• [Exercise]: Check every line of the entries below for the word "reallocate", and copy the ones that have it.

Page-level text extractions:
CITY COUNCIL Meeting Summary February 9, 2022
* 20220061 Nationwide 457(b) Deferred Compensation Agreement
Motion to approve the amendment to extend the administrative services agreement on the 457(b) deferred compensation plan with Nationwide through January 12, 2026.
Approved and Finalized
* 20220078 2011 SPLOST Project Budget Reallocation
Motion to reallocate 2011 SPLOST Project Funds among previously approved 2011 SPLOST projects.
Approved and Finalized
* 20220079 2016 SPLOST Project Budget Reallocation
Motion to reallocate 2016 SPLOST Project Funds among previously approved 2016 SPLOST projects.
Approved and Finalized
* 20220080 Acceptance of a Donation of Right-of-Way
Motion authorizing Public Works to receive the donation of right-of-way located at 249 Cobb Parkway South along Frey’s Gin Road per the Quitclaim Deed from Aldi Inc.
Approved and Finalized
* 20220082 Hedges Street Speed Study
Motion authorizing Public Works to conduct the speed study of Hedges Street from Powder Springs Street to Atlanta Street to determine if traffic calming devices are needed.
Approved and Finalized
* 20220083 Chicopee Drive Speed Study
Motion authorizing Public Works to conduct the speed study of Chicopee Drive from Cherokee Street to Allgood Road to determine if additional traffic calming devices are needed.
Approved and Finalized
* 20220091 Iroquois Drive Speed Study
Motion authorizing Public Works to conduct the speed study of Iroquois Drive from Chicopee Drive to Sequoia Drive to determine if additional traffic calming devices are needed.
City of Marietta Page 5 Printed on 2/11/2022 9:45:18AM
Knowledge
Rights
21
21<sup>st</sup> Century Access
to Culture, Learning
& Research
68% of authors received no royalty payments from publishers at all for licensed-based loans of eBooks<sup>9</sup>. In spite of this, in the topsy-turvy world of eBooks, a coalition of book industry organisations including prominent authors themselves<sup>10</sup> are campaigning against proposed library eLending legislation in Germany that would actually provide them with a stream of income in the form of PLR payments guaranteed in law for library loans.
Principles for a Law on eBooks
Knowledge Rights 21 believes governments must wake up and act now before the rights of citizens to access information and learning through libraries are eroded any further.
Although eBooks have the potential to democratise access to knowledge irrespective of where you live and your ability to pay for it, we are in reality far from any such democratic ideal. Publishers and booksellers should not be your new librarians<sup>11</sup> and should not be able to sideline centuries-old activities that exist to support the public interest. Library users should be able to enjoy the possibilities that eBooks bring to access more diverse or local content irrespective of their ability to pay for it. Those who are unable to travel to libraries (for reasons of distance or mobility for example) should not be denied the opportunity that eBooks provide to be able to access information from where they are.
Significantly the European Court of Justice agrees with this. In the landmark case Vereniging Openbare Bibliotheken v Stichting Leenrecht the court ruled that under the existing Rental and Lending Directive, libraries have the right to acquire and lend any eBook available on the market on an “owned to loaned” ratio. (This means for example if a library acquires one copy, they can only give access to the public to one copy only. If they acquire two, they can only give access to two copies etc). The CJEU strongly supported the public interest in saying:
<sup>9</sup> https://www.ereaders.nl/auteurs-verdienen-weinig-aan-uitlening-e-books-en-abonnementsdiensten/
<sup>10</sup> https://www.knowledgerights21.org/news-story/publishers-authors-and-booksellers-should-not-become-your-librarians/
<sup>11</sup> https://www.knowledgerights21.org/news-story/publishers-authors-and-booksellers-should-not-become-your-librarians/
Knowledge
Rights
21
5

--

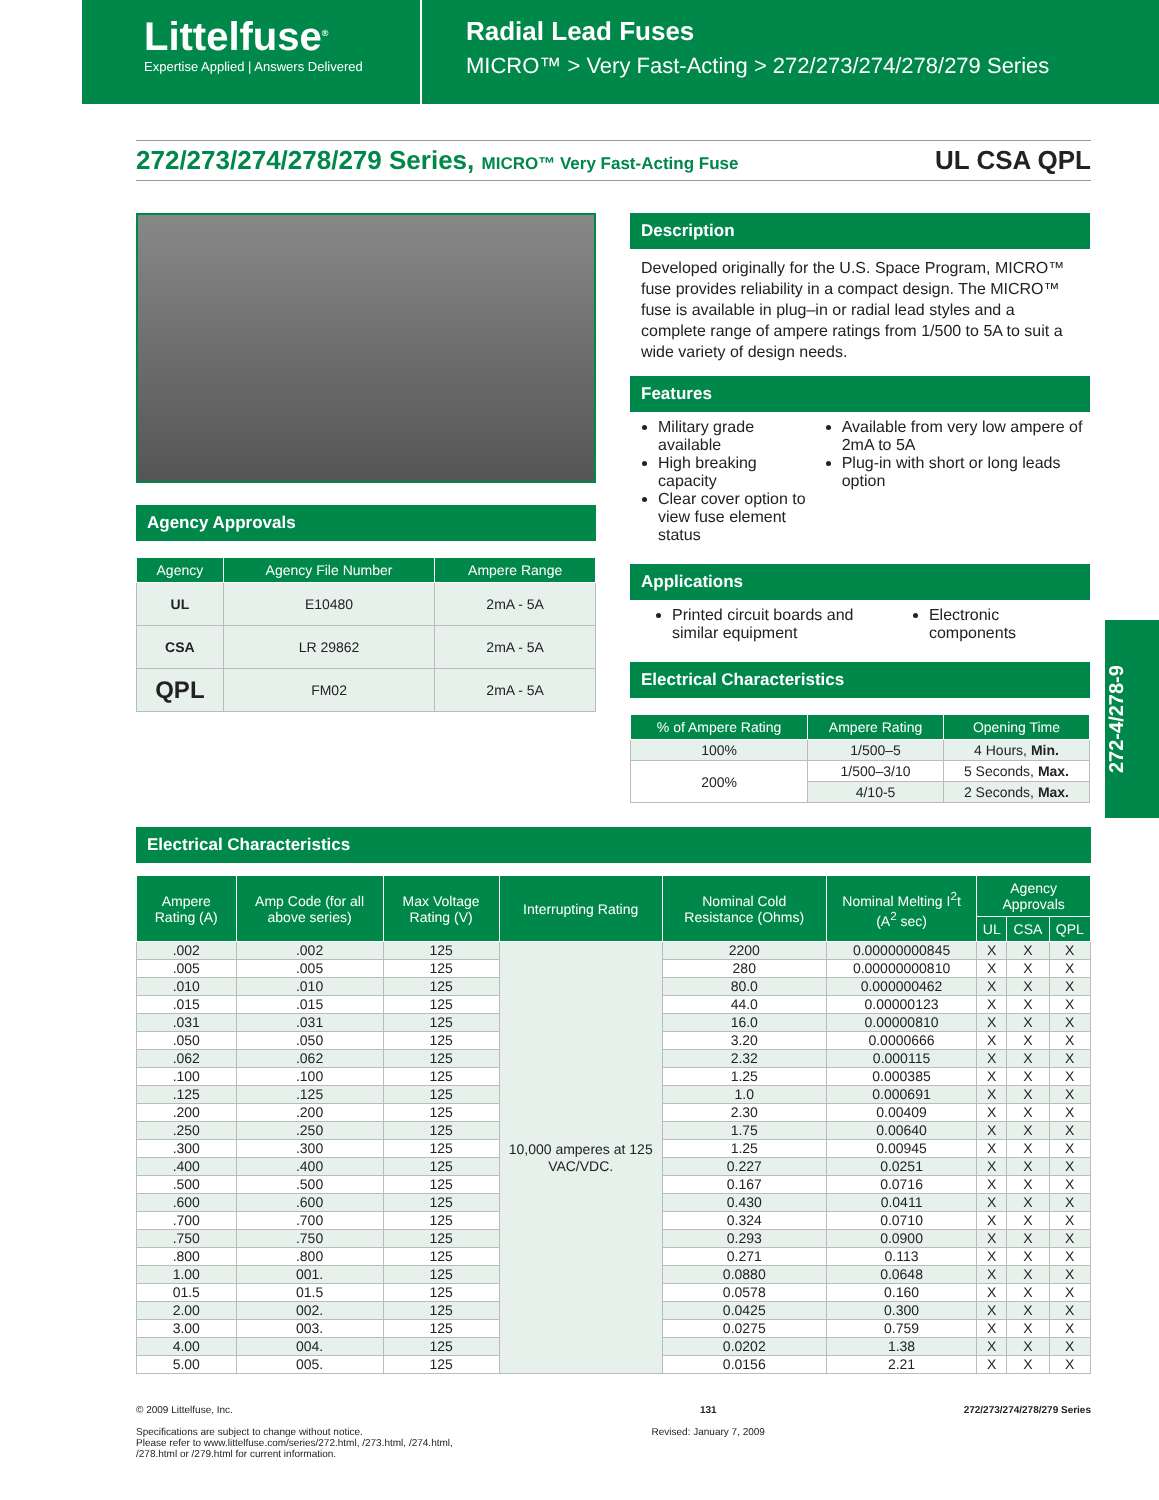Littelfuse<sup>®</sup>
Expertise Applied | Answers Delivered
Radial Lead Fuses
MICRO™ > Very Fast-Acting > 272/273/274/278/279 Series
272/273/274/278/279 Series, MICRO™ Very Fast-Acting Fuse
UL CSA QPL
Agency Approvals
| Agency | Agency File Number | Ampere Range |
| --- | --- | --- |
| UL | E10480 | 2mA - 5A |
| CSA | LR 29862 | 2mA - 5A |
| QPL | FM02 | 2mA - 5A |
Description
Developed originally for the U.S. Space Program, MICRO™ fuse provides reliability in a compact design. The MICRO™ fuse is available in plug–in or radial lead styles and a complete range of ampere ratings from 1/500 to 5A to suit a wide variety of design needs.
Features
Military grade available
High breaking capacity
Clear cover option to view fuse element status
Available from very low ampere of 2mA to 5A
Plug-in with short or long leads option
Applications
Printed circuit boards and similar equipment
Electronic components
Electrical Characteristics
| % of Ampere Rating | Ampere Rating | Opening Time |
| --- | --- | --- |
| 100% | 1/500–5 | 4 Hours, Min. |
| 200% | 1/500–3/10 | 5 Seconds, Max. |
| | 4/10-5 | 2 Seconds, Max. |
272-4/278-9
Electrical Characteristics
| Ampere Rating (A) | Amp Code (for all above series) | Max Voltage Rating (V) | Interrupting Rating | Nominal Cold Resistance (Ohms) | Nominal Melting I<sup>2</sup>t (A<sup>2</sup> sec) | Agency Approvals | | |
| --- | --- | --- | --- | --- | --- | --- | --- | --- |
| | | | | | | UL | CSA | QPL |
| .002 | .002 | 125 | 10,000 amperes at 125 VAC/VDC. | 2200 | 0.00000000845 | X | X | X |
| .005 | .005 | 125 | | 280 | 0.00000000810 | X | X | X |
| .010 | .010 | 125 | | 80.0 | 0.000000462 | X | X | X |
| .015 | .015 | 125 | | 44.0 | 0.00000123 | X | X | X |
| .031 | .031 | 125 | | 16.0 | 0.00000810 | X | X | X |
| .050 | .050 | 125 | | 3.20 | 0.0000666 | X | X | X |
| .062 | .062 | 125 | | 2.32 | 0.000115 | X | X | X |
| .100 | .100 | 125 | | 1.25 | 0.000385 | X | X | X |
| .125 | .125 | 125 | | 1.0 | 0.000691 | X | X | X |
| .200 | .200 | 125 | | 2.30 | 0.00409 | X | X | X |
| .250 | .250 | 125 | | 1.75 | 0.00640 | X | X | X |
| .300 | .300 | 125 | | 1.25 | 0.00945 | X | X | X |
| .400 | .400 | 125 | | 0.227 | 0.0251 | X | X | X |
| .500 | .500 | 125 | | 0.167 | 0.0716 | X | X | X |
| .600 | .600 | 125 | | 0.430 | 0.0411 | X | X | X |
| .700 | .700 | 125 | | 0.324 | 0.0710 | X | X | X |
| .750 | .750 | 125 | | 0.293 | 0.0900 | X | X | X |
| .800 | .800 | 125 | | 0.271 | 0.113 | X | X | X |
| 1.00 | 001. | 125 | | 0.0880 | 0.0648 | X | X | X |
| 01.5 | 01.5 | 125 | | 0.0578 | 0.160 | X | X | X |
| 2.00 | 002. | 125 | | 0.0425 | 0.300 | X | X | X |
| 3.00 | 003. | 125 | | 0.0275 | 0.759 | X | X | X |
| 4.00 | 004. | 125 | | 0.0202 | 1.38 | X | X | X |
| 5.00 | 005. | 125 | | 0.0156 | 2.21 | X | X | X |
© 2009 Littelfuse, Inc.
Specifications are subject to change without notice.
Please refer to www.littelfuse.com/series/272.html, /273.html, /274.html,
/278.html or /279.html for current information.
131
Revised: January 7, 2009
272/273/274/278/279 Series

* * *

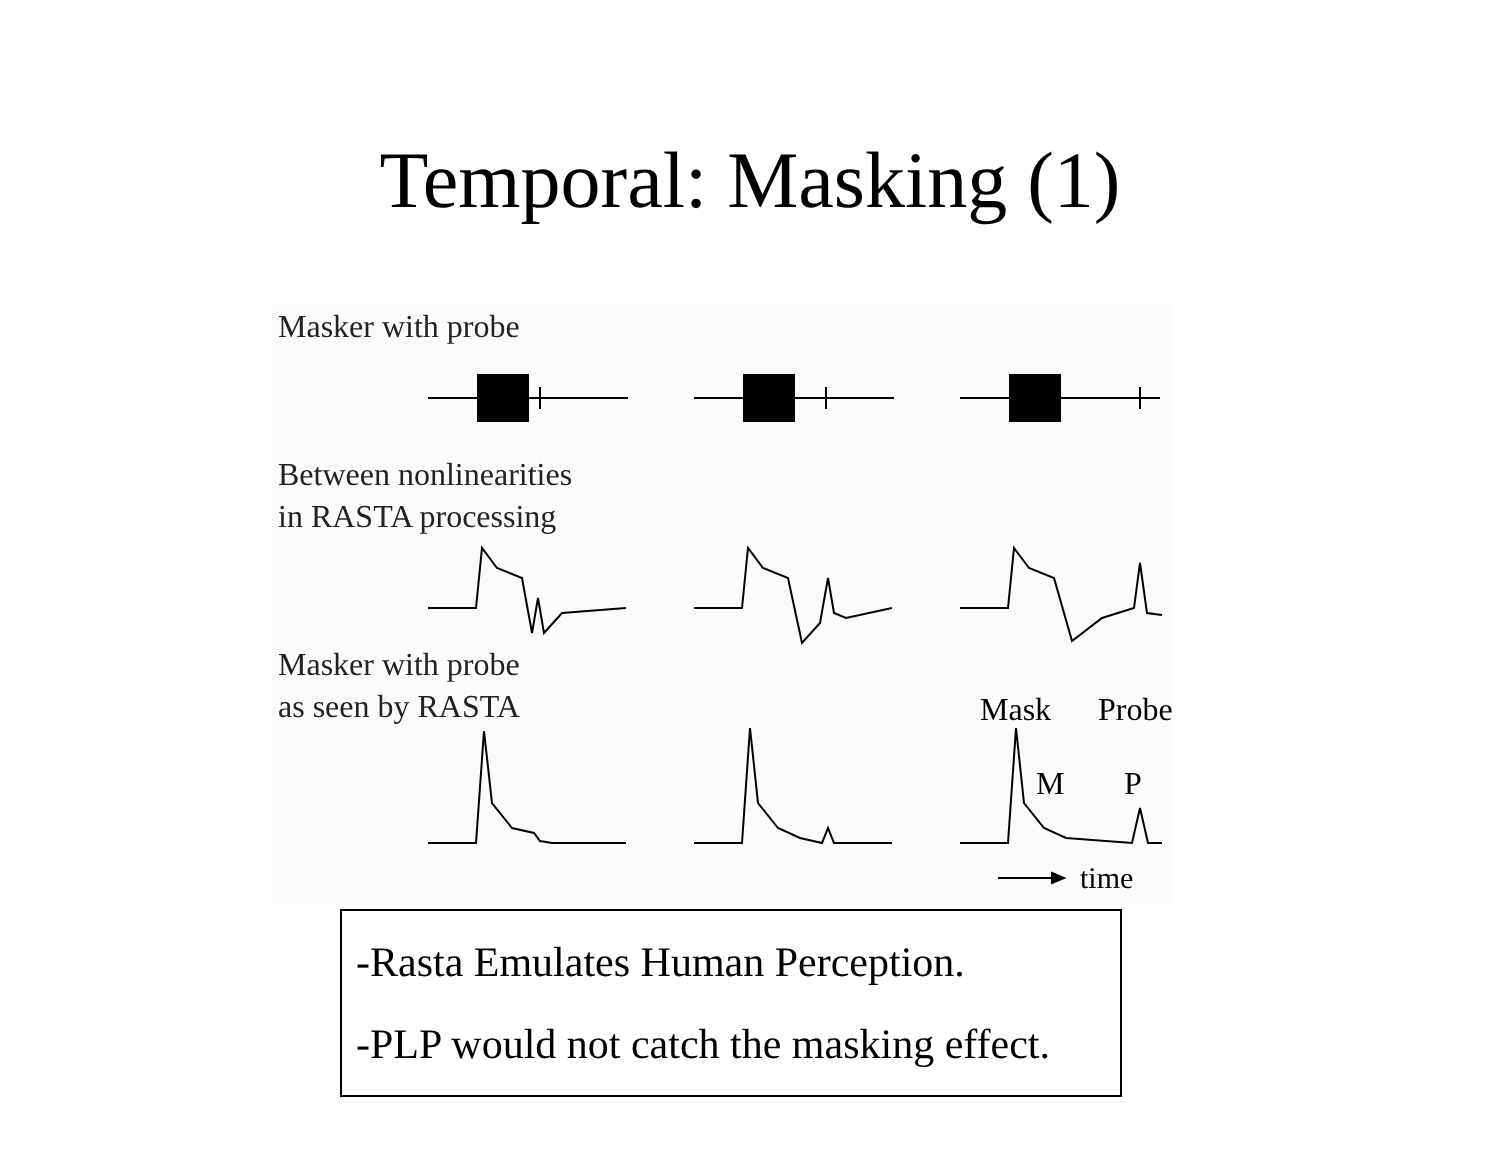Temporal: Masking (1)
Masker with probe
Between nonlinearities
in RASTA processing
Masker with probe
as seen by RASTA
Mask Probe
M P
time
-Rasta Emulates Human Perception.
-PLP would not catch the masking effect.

• [Result of this task]:
Motion to reallocate 2011 SPLOST Project Funds among previously approved 2011 SPLOST projects.
Motion to reallocate 2016 SPLOST Project Funds among previously approved 2016 SPLOST projects.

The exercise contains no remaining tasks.